Satana, indipendentemente da come uno se lo raffiguri o lo abbia raffigurato la Cultura, è lo stato del principio del male. Il Male è il massimo stato della forza di spirito della vita alla massima distanza della forza dello Spirito. Naturale quanto soprannaturale, uno spirito lontano dal proprio bene, certamente non è nel Bene tanto quanto gli è discosto, ma, per quanto estraneo, comunque è vita del Male solamente se è avverso al Bene tanto quanto è cosciente di esserlo.

Quando questa volontà è incosciente, allora, non si è avversi ma solo lontani dall’uno o dall’altro principio tanto quanto la lontananza è data dall’incoscienza.

Per quanto detto, solo per quelli che coscientemente stanno costituendo la propria identità nel male si può parlare di ” voglia di Satana “. Così, come per quelli che stanno coscientemente costituendo la propria identità nel bene si può parlare di ” voglia di Dio “.

Per quelli, invece, la cui identità è ancora da costituirsi (soprattutto per quelli che stanno così male da non conoscere diverso stato  le definizioni in pillole (” Voglia di Satana”) rischiano di non essere che delle equivocanti estasi.

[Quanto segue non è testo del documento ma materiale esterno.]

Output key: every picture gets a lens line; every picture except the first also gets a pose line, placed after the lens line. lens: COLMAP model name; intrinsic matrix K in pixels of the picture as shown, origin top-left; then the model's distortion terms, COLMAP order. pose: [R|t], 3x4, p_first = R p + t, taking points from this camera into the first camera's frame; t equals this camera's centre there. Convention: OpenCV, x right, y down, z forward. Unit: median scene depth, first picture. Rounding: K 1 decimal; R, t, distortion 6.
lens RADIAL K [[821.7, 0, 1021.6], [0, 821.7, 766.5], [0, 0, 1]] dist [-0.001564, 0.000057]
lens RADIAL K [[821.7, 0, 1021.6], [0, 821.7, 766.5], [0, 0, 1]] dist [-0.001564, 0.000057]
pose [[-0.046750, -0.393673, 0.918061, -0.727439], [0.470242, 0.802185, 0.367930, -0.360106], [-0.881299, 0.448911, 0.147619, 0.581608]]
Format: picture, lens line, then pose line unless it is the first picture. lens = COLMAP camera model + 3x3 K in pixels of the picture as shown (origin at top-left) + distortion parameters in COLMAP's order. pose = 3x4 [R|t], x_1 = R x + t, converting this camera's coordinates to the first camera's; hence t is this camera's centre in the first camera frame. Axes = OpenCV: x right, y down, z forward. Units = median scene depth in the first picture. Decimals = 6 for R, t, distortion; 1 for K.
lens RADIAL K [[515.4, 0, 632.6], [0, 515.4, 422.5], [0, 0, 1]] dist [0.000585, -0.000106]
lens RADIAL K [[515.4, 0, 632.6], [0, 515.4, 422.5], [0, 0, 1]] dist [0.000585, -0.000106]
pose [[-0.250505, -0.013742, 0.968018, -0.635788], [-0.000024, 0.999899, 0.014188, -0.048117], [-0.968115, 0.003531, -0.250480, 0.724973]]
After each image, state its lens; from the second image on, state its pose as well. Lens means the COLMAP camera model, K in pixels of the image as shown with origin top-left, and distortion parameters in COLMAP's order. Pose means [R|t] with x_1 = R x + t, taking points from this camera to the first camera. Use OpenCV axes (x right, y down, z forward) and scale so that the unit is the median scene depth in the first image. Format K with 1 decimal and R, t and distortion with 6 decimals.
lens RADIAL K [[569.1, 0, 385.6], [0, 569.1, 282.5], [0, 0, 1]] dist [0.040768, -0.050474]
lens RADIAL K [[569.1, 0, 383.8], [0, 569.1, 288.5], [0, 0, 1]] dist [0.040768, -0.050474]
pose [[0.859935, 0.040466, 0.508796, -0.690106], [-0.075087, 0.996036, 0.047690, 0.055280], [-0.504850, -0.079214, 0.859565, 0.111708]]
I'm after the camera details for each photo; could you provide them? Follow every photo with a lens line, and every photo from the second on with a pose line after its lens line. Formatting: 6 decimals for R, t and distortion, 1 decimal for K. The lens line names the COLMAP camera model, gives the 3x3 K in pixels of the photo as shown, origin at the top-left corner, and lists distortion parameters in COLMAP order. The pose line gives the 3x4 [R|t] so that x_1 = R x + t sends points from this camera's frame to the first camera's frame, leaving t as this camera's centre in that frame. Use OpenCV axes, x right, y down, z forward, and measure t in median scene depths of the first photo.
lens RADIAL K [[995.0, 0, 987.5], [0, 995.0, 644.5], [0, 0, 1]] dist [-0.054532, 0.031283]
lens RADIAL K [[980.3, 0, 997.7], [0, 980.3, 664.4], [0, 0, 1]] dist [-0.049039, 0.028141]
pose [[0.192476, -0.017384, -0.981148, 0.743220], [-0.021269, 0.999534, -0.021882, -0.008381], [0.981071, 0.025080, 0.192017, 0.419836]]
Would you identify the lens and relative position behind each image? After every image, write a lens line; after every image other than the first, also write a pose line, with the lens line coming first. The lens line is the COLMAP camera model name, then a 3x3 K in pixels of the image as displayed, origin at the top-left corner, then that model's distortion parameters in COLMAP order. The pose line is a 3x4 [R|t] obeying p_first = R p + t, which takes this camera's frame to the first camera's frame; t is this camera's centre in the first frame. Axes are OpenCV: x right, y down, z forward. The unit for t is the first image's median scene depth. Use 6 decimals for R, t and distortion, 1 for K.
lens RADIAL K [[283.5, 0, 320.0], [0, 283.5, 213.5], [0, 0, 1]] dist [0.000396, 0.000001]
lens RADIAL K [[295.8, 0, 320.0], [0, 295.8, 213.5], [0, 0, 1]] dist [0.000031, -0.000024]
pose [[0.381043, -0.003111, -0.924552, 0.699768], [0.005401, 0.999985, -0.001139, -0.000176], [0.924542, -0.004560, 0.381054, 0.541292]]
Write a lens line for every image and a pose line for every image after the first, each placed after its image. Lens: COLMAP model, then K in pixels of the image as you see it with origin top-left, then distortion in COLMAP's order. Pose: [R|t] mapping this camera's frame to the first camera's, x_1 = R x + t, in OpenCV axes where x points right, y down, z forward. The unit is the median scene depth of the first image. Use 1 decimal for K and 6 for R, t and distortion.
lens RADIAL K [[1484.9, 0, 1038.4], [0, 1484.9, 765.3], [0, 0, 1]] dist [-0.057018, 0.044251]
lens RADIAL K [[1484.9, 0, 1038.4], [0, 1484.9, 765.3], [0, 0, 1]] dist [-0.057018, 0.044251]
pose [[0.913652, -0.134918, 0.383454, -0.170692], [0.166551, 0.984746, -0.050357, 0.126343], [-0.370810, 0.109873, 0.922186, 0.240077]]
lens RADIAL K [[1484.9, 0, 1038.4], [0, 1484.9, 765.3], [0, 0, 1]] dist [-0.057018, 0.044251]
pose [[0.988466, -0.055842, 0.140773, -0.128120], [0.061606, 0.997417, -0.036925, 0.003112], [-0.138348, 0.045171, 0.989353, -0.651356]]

Le parole sono dosi. Per favore, evitiamo i casi in over!

I cimiteri sono il pro – memoria del passo fra due stati della vita: dalla naturale alla soprannaturale. Se fra le loro mura si è posto ciò che si è amato o non amato nella vita, non di meno (illusoria difesa) si è localizzato (e, dunque, recintato) ciò che comunque ci spaventa nella vita: la morte.

Si è proprio così sicuri che vadano profanati in nome della vita di Satana o non piuttosto in nome di una vita (quella del profanatore) che ha della morte, o della paura della morte, nel cimitero che può essere una vita?

Se, come credo, quello che motiva gli atti profanatori sono l’esorcizzazione di una paura di morire che affascina perché spaventa, cosa c’entra Satana?

O c’entra nel momento stesso nel quale ci si serve della morte (è morte ogni impedimento alla vita) per profanare una vita? O c’entra ogni volta volenti o nolenti non togliamo o non sappiamo togliere la morte (e/o le cose morte) dalla vita?

Non posso non condividere le intenzioni di conoscere e di capire manifestate da Don C., ma, certamente non quelle del “combattere”. “Conoscere, capire e combattere” mi sono sembrate il manifesto di una “voglia di crociata”. Dio ci scampi e liberi dalle crociate! Non mi pare il caso di aggiungere delle colpe a delle altre colpe.

A qualsiasi tipo di crociata, sottostà, sempre, la voglia di settoriare la vita; settoriare la vita è originare le Sette. Le sette sono la “voglia” di una spiritualità elettiva perché fondata sulla scissione sia di una stessa vita che fra vita e vita e, dunque, sulla morte delle parti arbitrariamente escluse dal Tutto.

Se la Setta è il peccato di chi divide una vita dalla Vita, parafrasando quel Tale, chi è senza peccato dalla voglia di satanica Setta scagli la prima pietra.